As I pointed out last week, feline heart disease is more prevalent than previously thought. We continue this week on the role of nutrition in dealing with these conditions.
Dilated Cardiomyopathy (DCM)
With the nutritional changes made to commercial cat food following the 1987 research revelation that linked taurine deficiency with feline heart disease, the diagnosis of DCM has significantly decreased. However, one cat population is still at significant risk.
Cat metabolism requires large amounts of taurine, an amino acid-like molecule. Unfortunately, this species has limited ability to convert other amino acids or molecules into taurine. Animal muscle tissue is rich in taurine, so for this carnivorous species that is not problematic. It is a problem, however, for cats fed a vegetarian diet. Plants contain little taurine, so homemade vegetarian diets need generous supplementation.
But it is not just the homemade vegetarian diets that pose a risk. A 2004 study found that two commercial feline vegetarian diets contained only 18-24 percent of the daily recommended allowance for taurine.
Regular veterinary exams are important for all animals, but for cats on vegetarian diets it is especially important.
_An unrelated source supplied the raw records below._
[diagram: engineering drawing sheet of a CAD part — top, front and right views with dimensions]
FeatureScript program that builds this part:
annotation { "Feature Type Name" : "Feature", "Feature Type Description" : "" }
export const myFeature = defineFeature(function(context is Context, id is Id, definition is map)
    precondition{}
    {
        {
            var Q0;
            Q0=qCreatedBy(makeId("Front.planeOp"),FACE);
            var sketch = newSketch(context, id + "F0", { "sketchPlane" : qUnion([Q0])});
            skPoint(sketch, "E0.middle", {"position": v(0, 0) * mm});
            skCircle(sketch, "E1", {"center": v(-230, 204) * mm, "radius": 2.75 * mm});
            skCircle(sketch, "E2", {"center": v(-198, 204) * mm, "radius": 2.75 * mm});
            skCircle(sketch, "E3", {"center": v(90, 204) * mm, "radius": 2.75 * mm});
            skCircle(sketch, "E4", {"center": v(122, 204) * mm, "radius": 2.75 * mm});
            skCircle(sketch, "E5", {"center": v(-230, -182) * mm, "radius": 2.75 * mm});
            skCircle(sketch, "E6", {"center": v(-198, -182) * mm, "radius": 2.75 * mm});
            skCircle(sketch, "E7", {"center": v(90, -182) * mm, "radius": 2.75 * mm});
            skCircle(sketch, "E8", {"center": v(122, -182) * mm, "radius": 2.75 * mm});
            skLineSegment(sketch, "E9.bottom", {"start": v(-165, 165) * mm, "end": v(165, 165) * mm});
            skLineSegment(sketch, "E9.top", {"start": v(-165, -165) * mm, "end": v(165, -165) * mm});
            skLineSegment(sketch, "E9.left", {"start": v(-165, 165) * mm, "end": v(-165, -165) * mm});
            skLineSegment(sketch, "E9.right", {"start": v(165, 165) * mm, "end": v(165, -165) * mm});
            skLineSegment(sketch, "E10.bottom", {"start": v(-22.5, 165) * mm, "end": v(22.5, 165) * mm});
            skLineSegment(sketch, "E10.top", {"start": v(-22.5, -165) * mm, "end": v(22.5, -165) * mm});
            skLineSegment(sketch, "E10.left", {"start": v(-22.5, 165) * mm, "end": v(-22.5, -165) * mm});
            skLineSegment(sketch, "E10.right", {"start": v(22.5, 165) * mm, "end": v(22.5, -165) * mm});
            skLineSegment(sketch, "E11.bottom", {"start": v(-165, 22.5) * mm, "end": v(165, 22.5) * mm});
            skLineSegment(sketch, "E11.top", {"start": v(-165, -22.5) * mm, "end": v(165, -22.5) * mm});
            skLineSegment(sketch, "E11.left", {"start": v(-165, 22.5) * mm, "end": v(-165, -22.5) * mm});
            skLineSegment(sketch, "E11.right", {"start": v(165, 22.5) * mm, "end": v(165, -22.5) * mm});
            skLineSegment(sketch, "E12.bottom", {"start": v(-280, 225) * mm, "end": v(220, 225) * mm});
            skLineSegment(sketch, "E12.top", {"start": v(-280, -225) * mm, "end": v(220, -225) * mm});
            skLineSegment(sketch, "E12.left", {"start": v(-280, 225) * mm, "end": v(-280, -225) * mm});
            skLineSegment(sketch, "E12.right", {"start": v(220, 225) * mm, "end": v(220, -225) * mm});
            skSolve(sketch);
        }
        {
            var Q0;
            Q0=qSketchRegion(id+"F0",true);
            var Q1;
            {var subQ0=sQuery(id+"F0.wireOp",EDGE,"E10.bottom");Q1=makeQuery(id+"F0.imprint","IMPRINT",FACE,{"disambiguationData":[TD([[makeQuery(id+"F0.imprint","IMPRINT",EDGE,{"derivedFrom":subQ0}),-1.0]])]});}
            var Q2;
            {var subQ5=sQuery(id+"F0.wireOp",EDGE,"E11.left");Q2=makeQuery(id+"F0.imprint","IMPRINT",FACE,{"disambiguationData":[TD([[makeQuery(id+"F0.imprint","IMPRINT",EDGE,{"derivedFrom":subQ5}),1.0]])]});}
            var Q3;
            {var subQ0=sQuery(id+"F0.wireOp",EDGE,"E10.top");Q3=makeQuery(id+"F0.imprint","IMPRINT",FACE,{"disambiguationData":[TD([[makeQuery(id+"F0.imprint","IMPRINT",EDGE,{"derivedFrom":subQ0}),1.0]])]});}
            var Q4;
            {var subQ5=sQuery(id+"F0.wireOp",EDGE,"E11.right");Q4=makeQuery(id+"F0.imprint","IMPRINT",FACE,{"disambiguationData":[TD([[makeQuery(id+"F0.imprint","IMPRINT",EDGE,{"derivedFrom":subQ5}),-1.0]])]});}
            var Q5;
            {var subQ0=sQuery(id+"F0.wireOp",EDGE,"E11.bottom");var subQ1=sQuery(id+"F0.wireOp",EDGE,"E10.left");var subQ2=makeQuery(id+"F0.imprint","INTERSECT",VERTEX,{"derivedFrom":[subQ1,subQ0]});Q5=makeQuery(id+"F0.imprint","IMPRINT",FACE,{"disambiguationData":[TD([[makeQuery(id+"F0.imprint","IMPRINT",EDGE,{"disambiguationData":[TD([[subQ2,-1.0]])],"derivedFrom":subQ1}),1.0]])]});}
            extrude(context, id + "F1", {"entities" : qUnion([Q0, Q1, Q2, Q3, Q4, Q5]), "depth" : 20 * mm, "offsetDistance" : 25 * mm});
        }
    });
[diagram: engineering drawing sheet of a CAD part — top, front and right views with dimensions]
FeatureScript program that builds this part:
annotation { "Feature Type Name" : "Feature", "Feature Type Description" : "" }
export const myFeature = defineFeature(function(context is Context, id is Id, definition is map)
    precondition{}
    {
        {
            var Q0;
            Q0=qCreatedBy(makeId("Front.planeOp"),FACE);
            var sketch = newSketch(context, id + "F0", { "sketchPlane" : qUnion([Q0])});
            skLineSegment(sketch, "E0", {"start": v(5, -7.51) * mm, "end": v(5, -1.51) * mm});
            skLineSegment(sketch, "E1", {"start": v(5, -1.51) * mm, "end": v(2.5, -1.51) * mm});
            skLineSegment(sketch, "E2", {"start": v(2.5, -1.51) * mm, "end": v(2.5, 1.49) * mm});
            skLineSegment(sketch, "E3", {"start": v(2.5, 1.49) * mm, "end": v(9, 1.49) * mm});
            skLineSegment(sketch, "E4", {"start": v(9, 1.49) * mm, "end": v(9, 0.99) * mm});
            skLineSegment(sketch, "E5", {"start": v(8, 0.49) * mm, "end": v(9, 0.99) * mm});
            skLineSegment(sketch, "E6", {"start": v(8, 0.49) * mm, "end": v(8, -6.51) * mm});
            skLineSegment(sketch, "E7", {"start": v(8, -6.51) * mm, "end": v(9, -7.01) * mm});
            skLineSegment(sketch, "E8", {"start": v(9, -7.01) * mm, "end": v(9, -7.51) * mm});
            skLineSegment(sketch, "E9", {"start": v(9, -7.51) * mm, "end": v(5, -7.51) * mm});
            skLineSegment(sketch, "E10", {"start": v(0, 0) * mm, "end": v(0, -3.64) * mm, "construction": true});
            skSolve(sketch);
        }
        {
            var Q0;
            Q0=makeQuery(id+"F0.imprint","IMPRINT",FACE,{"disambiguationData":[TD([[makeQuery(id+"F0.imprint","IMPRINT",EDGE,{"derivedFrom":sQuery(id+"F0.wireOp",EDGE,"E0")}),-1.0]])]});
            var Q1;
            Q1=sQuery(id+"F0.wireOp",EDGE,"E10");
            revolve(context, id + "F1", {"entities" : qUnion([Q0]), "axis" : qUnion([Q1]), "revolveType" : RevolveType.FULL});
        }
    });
Routine assessment of blood taurine levels should be part of that evaluation. DCM is preventable and treatable with diets containing adequate amounts of taurine.
Hypertrophic Cardiomyopathy (HCM)
Presently there are no recommended dietary recommendations for cats diagnosed with early, non-clinical HCM. Recommendations generally address the needs of the various stages and treatments of congestive heart failure that result from this genetic disorder.
Adequate protein is essential for HCM at all stages. These patients often lose muscle mass from the condition as well as from the poor appetite often associated with heart conditions and the drugs used to treat them. Thirty-eight percent of cats with heart disease have histories of anorexia. Highly palatable (i.e., better tasting) foods that are rich in protein can slow or reverse the wasting that occurs for these patients. Switching from dry to wet is often helpful, but in some cats the reverse is true. Higher dietary fat also increases palatability.
Omega-3 fatty acids
Congestive heart failure (CHF) is associated with increased levels of pro-inflammatory chemicals that actually increase muscle breakdown and directly cause anorexia. Eicosapentaenoic acid, or EPA, and docasahexaenoic acid, DHA, are omega-3s that are known to decrease inflammation and reverse muscle loss. Fish oil is rich in preformed EPA and DHA, so conversion from other omega-3s in not required. Canola and flaxseed oils do not contain preformed EPA and DHA and require conversion from shorter chain omega-3 fats. Cats lack the ability to effectively make that conversion, so fish oil supplementation is the preferred choice for cats with HCM.
Unlike humans, the role of antioxidants in feline heart disease in undefined. However, reactive oxygen molecules, or “free radicals,” are known to increase as CHF progresses. The tissue damage created by these molecules increases the detrimental inflammatory response that intensifies CHF. Antioxidants neutralize these molecules and reduce that inflammatory response. Vitamin C and E are the most commonly used in cats and dogs. Vitamin C should be avoided in cats with a history of urinary calcium oxalate crystals or stones. (See Vitamin C and Calcium Oxalate Stones)
Salt restriction is not necessary in the early stages of HCM. Only as congestive failure progresses is consideration given to restriction. Even then recommendations are only for moderate restriction. Severe restriction can cause metabolic shifts that actually are harmful and counterproductive to the cat’s health. The amount and stage to initiate salt reduction is still a topic of feline cardiac research.
Potassium and Magnesium
As with dogs, treatments for CHF (diuretics, blood pressure medications) may cause alterations in blood potassium and magnesium levels that can affect heart and nerve function. Restriction or supplementation may be necessary to avoid such complications. Routine monitoring of blood electrolytes are essential in these patients.
Although no association between vitamin deficiency and feline heart disease has been made, cats with HCM tend to have lower blood levels of B6, B12, and folic acid. B-vitamins are water soluble and eliminated in the urine. Cats on diuretics for their CHF experience greater B-vitamin urinary loss and have greater requirements than healthy animals. B-vitamin supplementation is suggested with these patients.
The other nutritional interventions discussed with heart disease in dogs have not been studied as extensively in cats, so results are primarily anecdotal and subjective. With greater recognition of the prevalence of feline heart disease, I anticipate more research in this area, which will lead to a greater array of nutritional strategies.